Saved entries
------------------------------------------------------------

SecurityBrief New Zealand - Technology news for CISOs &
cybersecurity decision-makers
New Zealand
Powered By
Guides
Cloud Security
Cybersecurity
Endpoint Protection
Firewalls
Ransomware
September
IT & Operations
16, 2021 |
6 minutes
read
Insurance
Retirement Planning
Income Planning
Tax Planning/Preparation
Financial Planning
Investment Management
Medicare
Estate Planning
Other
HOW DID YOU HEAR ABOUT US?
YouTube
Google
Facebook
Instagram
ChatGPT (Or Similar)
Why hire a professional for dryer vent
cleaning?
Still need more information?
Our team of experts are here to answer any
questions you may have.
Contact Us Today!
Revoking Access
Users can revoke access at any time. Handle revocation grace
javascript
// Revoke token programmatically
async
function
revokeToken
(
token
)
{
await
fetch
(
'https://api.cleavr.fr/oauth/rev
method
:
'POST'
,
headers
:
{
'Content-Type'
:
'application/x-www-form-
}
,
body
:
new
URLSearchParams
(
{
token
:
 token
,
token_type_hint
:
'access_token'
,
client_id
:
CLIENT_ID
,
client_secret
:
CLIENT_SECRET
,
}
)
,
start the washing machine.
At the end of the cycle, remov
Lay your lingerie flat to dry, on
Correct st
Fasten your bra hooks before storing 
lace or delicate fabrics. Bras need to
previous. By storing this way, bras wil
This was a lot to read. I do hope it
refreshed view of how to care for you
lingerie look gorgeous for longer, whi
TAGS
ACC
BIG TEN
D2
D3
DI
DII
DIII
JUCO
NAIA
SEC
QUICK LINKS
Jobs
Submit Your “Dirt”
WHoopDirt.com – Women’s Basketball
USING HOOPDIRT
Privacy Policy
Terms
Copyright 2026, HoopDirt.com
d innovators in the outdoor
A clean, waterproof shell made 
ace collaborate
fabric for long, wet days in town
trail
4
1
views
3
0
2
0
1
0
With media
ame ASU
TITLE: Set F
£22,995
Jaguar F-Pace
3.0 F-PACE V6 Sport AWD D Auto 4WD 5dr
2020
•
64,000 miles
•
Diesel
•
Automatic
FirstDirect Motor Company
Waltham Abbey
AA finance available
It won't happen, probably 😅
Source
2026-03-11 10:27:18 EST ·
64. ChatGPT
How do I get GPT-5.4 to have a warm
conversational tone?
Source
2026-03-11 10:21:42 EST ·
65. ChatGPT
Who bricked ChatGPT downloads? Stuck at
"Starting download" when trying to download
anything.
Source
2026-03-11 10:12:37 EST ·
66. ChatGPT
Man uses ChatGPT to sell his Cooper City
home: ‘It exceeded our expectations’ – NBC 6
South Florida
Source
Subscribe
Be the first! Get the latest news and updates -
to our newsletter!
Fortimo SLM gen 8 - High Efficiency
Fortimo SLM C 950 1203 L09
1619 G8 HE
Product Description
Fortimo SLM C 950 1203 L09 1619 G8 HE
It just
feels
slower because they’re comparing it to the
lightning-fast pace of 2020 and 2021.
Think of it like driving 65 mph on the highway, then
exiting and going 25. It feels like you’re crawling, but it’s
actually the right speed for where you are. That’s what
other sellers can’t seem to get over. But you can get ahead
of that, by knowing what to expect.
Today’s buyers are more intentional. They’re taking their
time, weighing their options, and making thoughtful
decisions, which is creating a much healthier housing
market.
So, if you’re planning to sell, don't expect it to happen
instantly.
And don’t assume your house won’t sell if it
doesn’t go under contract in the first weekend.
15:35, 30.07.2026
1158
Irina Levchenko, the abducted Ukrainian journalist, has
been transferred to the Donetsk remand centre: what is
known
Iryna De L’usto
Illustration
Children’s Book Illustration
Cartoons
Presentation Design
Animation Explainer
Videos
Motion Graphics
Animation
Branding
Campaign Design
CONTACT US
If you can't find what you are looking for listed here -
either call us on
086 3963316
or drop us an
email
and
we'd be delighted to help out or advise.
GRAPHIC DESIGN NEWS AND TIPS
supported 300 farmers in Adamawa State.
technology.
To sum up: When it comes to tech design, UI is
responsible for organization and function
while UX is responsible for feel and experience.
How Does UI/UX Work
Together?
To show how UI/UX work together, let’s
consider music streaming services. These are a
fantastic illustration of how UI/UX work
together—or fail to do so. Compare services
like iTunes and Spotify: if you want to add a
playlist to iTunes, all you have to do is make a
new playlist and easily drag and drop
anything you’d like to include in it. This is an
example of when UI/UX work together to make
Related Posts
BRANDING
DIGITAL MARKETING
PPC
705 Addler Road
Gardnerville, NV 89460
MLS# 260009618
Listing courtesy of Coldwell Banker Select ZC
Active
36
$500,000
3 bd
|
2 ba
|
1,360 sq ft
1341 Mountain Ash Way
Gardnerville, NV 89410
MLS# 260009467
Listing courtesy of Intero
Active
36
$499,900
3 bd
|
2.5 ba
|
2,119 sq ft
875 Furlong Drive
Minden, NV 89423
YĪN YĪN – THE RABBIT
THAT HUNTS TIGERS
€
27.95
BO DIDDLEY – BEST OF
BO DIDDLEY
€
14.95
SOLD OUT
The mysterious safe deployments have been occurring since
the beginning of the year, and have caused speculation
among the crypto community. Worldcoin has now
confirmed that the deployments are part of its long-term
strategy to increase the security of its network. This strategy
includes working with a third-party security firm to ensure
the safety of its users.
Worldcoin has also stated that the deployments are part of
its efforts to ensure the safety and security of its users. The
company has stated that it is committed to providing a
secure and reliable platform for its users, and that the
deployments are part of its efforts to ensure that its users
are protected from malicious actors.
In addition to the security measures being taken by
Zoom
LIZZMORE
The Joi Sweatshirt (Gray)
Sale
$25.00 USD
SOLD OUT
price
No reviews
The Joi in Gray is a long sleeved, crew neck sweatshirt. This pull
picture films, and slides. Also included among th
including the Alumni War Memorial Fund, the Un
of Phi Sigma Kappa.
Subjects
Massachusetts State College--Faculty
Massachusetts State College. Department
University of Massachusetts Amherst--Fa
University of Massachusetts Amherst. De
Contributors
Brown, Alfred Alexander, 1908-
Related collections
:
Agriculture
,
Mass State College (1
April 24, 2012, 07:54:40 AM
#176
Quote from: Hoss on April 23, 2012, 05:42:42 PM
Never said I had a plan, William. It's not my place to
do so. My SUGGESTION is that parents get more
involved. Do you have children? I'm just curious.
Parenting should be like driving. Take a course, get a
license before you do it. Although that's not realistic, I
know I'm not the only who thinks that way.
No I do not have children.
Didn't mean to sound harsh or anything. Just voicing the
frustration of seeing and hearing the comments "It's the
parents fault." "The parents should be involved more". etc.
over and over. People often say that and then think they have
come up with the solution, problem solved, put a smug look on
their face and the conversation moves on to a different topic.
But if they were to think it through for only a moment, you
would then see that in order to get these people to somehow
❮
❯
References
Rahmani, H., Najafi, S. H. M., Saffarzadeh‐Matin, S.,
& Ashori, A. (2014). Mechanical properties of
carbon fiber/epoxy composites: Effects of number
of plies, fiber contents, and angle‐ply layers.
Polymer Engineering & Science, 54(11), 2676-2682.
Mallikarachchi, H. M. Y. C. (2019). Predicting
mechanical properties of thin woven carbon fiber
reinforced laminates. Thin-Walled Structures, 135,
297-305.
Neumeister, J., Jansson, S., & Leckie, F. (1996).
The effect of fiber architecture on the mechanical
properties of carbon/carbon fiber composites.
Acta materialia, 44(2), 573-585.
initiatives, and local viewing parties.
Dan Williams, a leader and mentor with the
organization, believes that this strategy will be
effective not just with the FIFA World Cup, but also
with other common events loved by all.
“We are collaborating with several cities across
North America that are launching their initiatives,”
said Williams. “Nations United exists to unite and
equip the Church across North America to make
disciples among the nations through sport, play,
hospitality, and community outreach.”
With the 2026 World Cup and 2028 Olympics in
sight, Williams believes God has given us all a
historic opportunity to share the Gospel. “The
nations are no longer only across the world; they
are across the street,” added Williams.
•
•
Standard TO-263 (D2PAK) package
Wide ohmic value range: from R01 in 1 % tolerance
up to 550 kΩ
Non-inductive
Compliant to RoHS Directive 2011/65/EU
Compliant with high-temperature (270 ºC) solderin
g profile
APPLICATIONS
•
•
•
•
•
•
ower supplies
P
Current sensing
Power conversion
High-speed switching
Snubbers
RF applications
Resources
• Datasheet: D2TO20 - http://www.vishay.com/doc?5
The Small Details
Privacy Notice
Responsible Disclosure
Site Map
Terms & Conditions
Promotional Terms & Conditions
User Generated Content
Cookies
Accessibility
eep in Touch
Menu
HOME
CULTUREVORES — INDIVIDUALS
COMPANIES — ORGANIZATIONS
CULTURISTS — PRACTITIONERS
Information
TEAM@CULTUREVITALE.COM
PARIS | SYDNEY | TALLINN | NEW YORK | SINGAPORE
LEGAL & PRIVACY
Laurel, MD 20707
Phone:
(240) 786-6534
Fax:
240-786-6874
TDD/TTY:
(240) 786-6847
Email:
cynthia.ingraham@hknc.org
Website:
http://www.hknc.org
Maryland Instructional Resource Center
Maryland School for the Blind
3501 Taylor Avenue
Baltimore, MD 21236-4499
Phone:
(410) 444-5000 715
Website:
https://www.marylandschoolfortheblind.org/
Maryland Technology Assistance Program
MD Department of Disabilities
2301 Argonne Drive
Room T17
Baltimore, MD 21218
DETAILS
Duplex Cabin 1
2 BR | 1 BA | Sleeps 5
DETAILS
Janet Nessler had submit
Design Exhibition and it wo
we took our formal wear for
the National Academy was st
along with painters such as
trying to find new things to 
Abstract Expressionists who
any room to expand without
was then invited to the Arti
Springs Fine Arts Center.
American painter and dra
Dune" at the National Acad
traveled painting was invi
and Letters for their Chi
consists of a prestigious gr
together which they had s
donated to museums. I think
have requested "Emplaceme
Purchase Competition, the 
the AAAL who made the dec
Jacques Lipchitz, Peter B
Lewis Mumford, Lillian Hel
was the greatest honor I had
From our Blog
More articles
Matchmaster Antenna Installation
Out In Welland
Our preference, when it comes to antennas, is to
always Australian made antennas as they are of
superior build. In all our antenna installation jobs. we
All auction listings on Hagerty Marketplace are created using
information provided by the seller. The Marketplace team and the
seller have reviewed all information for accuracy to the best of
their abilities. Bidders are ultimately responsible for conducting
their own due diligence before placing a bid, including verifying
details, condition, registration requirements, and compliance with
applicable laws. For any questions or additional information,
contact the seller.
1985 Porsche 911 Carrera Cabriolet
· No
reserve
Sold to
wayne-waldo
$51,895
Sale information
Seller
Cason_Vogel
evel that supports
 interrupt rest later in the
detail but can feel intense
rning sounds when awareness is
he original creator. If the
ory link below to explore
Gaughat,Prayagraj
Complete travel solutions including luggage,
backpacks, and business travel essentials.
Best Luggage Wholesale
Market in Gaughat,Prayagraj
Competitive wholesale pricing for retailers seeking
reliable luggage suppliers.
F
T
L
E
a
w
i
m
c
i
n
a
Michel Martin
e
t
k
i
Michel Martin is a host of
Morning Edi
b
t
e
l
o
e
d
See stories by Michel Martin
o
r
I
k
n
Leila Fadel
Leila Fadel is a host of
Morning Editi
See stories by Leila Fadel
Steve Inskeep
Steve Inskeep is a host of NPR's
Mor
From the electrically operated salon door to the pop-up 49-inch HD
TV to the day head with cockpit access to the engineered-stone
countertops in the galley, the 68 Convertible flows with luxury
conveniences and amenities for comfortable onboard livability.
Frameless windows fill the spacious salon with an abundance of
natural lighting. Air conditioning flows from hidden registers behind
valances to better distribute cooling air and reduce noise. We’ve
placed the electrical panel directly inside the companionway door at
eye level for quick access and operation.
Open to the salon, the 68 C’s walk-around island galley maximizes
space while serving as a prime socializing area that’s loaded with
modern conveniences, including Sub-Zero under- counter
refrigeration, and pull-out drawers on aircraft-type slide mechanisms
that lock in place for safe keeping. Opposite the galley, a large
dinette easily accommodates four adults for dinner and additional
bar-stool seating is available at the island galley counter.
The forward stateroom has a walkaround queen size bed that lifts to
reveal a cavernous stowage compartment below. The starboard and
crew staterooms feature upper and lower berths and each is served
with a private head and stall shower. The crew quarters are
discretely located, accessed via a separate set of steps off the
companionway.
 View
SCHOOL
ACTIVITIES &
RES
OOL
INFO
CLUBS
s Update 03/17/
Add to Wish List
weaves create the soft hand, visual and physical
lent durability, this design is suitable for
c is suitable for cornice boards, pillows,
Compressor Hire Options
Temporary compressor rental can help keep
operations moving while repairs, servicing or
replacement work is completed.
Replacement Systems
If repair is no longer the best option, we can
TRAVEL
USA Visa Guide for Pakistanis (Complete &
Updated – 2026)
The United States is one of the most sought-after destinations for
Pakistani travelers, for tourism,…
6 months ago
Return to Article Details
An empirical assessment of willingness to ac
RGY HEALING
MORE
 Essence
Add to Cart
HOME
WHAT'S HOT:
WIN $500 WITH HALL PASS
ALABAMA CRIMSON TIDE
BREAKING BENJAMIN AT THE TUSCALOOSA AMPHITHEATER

------------------------------------------------------------

Beginning at the top of the data, extract each line through the line containing "Retirement Planning" and return those lines exactly, with nothing added.

* RESULT FOR THIS TASK
SecurityBrief New Zealand - Technology news for CISOs &
cybersecurity decision-makers
New Zealand
Powered By
Guides
Cloud Security
Cybersecurity
Endpoint Protection
Firewalls
Ransomware
September
IT & Operations
16, 2021 |
6 minutes
read
Insurance
Retirement Planning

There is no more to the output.